The required output is the lines below from the line containing "Respond with each listed object's 3D cuboid." to the line containing "2. bamboo tube with notch (29,112,185,360)", inclusive, retyped exactly. No other lines belong in it.

» **Recorded data**
___
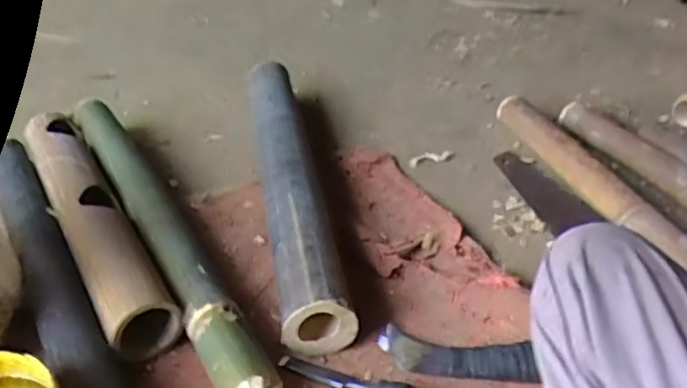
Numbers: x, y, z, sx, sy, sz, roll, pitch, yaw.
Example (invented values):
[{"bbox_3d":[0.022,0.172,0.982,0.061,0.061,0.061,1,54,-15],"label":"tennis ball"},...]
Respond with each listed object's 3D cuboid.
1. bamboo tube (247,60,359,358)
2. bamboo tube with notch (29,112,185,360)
___
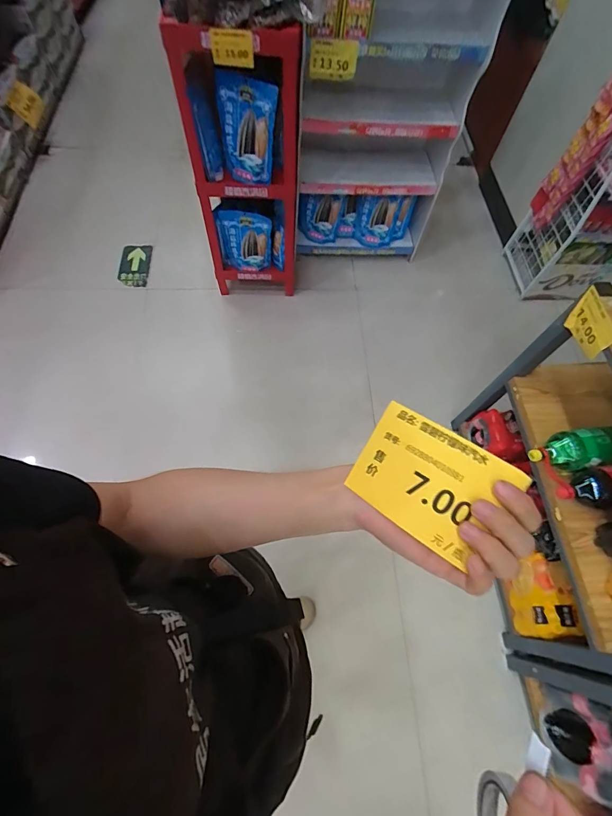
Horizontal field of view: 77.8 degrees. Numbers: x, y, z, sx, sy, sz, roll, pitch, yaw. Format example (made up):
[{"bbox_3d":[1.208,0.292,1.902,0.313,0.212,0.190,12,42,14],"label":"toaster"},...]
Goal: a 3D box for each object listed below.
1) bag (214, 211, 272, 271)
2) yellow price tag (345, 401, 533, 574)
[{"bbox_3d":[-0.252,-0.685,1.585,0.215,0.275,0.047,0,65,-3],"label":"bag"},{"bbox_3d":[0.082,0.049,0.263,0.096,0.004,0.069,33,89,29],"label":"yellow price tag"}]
___
» **Solution to the exercise**
Respond with each listed object's 3D cuboid.
1. bamboo tube (247,60,359,358)
2. bamboo tube with notch (29,112,185,360)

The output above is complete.